Der aktuelle Vorstoß der Medizinerorganisationen ist zugleich der mit Abstand größte gemeinsame gesundheitspolitische Lobbyvorstoß seit 2006.
Damals setzten sich die Berufsverbände erfolgreich dafür ein, das Rauchen in allen öffentlichen Gebäuden im Königreich gesetzlich zu verbieten und Verstöße mit saftigen Geldstrafen zu ahnden.
Bei der aktuellen Initiative geht es den britischen Ärzten und Vertretern anderer Gesundheitsberufe darum, zu verhindern, dass die Londoner Regierungen nach dem EU-Aus zum Beispiel europäische Bestimmungen, die dem Schutz der Gesundheit dienen, außer Kraft zu setzen. Beispiele sind Warnhinweise auf Zigarettenschachteln oder auch die Kennzeichnungspflicht bei Lebensmitteln.

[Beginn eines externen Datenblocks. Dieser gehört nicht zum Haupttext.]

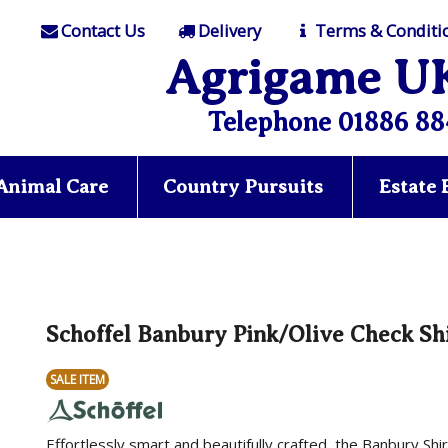
Contact Us
Delivery
Terms & Conditi
Agrigame U
Telephone 01886 88
Animal Care
Country Pursuits
Estate
Schoffel Banbury Pink/Olive Check Sh
SALE ITEM
Effortlessly smart and beautifully crafted, the Banbury Sh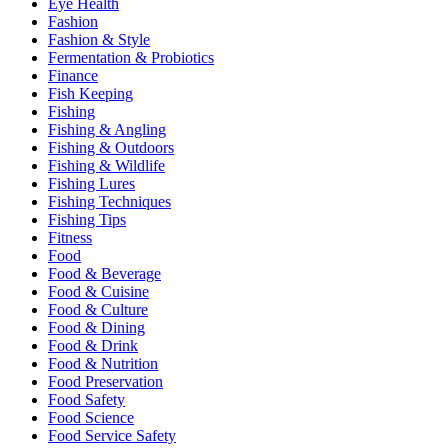
Eye Health
Fashion
Fashion & Style
Fermentation & Probiotics
Finance
Fish Keeping
Fishing
Fishing & Angling
Fishing & Outdoors
Fishing & Wildlife
Fishing Lures
Fishing Techniques
Fishing Tips
Fitness
Food
Food & Beverage
Food & Cuisine
Food & Culture
Food & Dining
Food & Drink
Food & Nutrition
Food Preservation
Food Safety
Food Science
Food Service Safety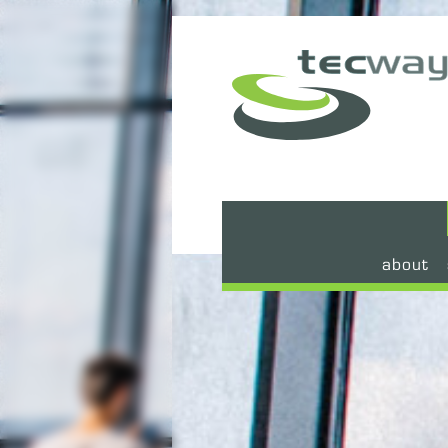
about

Kein Verwässern von Standards!
Ebenfalls wichtig für die Initiatoren: öffentliche Gesundheit, Meldepflichten bestimmter Krankheiten und Prävention. All das solle weiterhin europäisch einheitlich geregelt werden, britische Alleingänge werden dagegen eher skeptisch gesehen.
Denn dabei bestehe die Gefahr, dass Großbritannien gesundheitliche Schutzbestimmungen entweder ganz aufhebt oder verwässert, um so privaten Investoren einen Gefallen zu tun.
Erste Indizien deuten darauf hin, dass sich die Lobbyarbeit der Ärzteschaft auszahlen könnte. Bereits im Vorfeld wichtiger parlamentarischer Abstimmungen haben Unterhausabgeordnete aller großen Parteien ihre Zustimmung zu den Gesetzesergänzungen signalisiert. Und um britischen Oberhaus scheint es gar eine klare Mehrheit für die Initiative zu geben.